What you should do -
Repeat the entries below exactly, pictures excluded.

Exercise data -
= = = = = = =
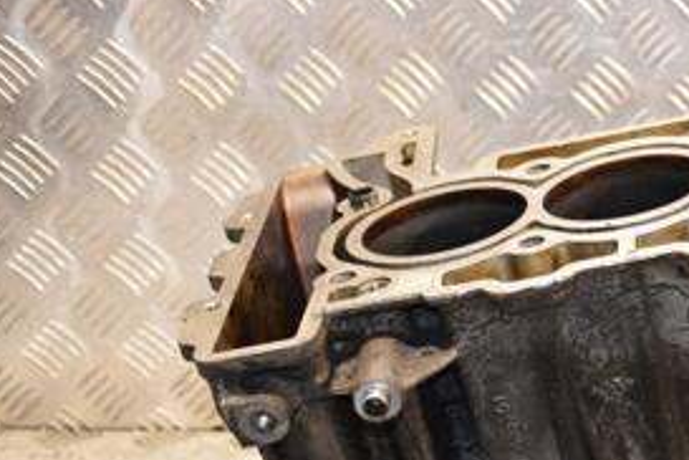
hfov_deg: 17.7
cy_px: 480
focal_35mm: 112
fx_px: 2143
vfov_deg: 12.1
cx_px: 742
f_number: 5
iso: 800
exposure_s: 1/100
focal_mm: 34
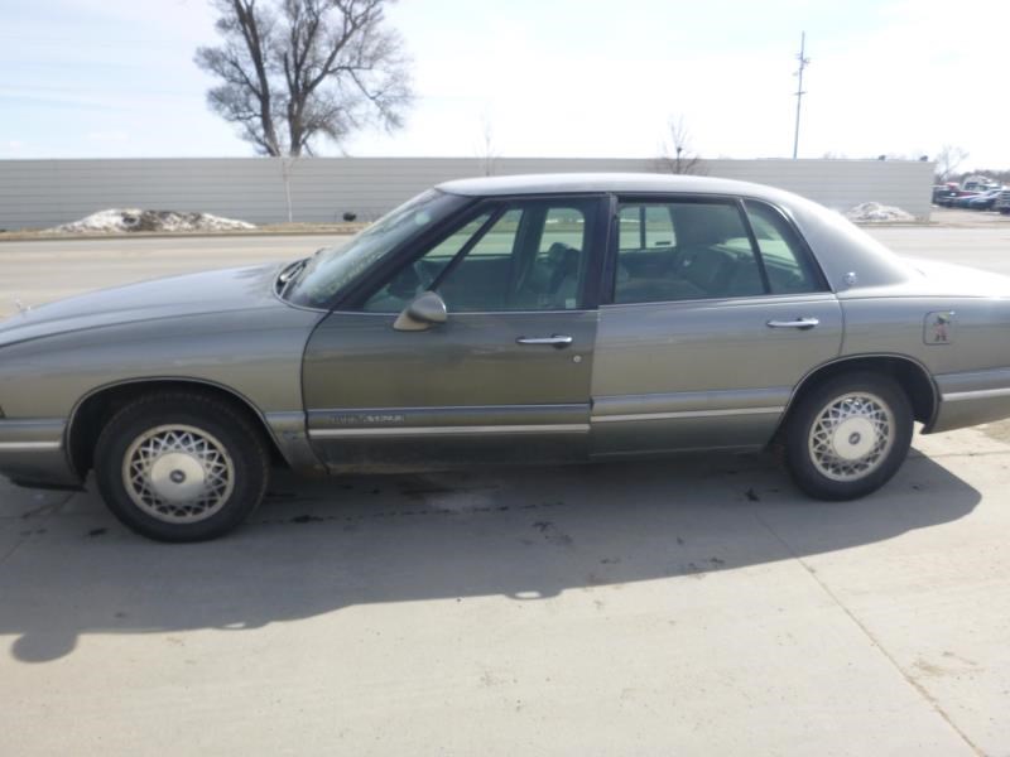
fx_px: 729
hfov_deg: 69.4
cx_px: 505
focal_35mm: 25
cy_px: 378
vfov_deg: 54.9
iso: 100
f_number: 3.9
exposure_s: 1/400
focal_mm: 4.5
= = = = = = =
Task output -
hfov_deg: 17.7
cy_px: 480
focal_35mm: 112
fx_px: 2143
vfov_deg: 12.1
cx_px: 742
f_number: 5
iso: 800
exposure_s: 1/100
focal_mm: 34
fx_px: 729
hfov_deg: 69.4
cx_px: 505
focal_35mm: 25
cy_px: 378
vfov_deg: 54.9
iso: 100
f_number: 3.9
exposure_s: 1/400
focal_mm: 4.5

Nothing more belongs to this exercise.